TASK DETAILS –
Only one thing is required: the number of lines in the entries below that contain "middle".

DATASET CONTENT –
□ □ □ □ □ □ □

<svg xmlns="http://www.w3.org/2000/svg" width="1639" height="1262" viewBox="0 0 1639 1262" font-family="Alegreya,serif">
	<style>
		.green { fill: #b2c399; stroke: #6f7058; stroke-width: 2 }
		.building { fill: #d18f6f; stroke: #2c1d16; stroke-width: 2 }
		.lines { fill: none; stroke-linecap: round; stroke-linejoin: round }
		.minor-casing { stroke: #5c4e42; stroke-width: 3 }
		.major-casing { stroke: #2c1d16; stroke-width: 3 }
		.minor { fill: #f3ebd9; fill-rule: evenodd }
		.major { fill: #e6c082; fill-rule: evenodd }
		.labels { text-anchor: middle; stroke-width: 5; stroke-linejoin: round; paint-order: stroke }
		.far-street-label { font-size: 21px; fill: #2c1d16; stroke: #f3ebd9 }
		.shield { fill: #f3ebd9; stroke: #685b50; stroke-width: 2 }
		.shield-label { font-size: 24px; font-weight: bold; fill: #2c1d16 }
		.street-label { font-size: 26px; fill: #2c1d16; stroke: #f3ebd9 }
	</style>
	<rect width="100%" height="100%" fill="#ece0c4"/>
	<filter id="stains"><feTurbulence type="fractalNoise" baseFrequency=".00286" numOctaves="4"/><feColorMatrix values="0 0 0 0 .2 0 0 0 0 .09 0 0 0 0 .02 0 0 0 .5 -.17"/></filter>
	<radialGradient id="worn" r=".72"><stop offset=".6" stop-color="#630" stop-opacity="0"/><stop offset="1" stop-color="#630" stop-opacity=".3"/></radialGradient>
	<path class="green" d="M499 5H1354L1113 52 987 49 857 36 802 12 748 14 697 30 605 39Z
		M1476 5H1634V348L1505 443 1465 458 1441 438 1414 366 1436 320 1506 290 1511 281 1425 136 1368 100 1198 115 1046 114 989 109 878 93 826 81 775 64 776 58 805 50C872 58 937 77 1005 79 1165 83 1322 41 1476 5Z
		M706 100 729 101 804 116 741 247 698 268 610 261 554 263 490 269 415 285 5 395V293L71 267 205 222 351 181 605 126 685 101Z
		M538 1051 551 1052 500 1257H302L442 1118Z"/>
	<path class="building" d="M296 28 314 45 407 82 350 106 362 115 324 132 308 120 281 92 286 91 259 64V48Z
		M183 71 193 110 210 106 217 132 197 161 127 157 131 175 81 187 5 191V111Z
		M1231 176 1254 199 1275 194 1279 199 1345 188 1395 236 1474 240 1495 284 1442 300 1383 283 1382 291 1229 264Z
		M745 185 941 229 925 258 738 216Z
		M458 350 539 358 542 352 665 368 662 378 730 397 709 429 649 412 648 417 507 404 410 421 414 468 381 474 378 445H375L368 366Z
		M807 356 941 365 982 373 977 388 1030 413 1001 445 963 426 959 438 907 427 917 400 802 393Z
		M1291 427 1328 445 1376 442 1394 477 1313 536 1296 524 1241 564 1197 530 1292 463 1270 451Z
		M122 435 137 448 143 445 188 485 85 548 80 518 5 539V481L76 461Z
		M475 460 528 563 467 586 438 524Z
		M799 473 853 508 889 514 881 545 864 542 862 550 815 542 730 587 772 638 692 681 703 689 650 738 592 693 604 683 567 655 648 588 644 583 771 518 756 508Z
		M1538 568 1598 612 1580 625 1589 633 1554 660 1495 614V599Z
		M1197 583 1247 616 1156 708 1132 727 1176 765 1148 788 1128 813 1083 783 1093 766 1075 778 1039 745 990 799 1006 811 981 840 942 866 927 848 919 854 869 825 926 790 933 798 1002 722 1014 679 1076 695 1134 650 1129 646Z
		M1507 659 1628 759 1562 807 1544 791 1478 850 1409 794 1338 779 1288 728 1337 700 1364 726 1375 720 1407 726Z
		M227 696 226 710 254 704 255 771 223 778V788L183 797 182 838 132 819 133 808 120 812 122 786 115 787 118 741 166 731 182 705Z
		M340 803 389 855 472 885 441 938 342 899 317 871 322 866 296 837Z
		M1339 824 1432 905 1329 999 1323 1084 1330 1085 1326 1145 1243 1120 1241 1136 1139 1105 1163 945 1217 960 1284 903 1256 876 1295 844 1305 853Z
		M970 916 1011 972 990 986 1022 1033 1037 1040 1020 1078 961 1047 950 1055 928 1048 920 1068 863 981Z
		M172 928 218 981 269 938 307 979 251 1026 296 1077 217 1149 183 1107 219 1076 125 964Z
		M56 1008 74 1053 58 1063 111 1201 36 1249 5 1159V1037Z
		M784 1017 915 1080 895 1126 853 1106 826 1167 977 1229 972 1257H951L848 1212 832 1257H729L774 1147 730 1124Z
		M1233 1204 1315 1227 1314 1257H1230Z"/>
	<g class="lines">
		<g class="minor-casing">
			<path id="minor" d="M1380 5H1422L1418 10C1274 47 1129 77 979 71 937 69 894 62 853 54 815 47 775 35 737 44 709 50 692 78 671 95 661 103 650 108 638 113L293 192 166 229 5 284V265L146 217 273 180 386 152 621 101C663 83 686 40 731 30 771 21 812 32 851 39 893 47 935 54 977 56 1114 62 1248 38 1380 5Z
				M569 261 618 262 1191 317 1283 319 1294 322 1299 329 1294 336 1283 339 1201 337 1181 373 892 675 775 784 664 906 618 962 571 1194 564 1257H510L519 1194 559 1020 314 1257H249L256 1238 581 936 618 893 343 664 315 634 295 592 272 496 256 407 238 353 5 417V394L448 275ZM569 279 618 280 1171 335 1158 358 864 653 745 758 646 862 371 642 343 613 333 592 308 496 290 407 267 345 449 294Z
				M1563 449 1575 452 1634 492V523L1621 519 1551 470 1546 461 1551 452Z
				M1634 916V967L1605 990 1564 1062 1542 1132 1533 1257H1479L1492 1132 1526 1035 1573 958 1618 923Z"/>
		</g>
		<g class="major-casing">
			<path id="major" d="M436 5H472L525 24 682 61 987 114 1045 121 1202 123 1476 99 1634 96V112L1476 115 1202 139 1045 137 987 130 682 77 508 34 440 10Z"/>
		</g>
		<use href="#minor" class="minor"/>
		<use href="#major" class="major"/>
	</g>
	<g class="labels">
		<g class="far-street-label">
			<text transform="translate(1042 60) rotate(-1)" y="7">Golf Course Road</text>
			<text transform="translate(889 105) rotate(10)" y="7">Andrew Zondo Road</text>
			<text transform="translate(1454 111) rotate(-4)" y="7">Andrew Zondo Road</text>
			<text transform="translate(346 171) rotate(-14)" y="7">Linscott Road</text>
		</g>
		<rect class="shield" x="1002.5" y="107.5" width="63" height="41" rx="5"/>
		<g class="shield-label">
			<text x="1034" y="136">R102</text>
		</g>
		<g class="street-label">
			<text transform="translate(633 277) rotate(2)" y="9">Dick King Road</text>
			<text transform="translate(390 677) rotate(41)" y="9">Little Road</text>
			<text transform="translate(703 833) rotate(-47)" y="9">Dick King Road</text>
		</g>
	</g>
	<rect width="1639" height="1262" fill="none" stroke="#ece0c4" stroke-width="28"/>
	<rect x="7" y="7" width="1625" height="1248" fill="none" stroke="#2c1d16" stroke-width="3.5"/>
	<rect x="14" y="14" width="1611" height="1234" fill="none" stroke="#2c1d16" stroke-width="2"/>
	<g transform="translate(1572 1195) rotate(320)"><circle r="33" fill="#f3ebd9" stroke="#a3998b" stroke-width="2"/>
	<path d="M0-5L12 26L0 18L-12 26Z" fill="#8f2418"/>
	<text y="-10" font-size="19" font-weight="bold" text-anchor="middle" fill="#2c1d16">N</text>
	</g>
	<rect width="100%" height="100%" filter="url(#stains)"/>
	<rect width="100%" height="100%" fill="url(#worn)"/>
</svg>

□ □ □ □ □ □ □

RESPONSE TO THIS TASK –
2